SUPPLIED MATERIAL —

=== Begin Enclosure ===

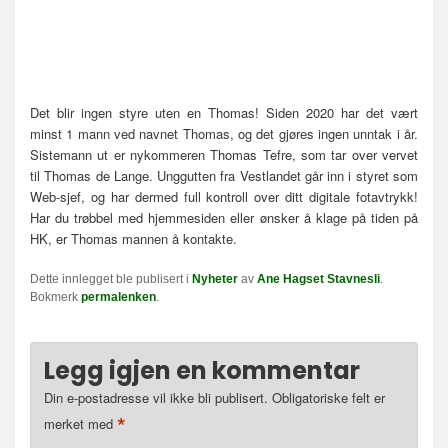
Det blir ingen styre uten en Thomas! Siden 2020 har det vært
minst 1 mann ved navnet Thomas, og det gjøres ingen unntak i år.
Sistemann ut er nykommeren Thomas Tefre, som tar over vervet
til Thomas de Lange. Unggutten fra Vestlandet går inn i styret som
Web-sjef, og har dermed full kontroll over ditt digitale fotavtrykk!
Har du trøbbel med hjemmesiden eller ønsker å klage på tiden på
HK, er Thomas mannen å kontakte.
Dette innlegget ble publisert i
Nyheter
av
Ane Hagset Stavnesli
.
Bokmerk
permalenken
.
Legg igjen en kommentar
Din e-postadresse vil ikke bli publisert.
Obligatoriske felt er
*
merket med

=== End Enclosure ===
=== Begin Enclosure ===

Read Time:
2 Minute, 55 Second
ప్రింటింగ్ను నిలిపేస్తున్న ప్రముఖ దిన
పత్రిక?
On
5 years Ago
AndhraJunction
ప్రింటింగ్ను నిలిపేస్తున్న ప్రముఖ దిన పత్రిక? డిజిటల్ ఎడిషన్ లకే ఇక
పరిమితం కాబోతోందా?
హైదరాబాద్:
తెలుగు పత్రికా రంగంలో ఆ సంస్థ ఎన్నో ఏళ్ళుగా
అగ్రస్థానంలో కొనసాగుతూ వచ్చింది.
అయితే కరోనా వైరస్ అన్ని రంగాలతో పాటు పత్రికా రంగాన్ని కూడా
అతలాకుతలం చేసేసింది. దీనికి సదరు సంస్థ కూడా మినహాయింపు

=== End Enclosure ===

PROMPT — Can you quote, word for word, the stretch of lines from the one containing "Det blir ingen" through the one containing "til Thomas de", including both, and nothing else?

RESULT OF THE TASK —
Det blir ingen styre uten en Thomas! Siden 2020 har det vært
minst 1 mann ved navnet Thomas, og det gjøres ingen unntak i år.
Sistemann ut er nykommeren Thomas Tefre, som tar over vervet
til Thomas de Lange. Unggutten fra Vestlandet går inn i styret som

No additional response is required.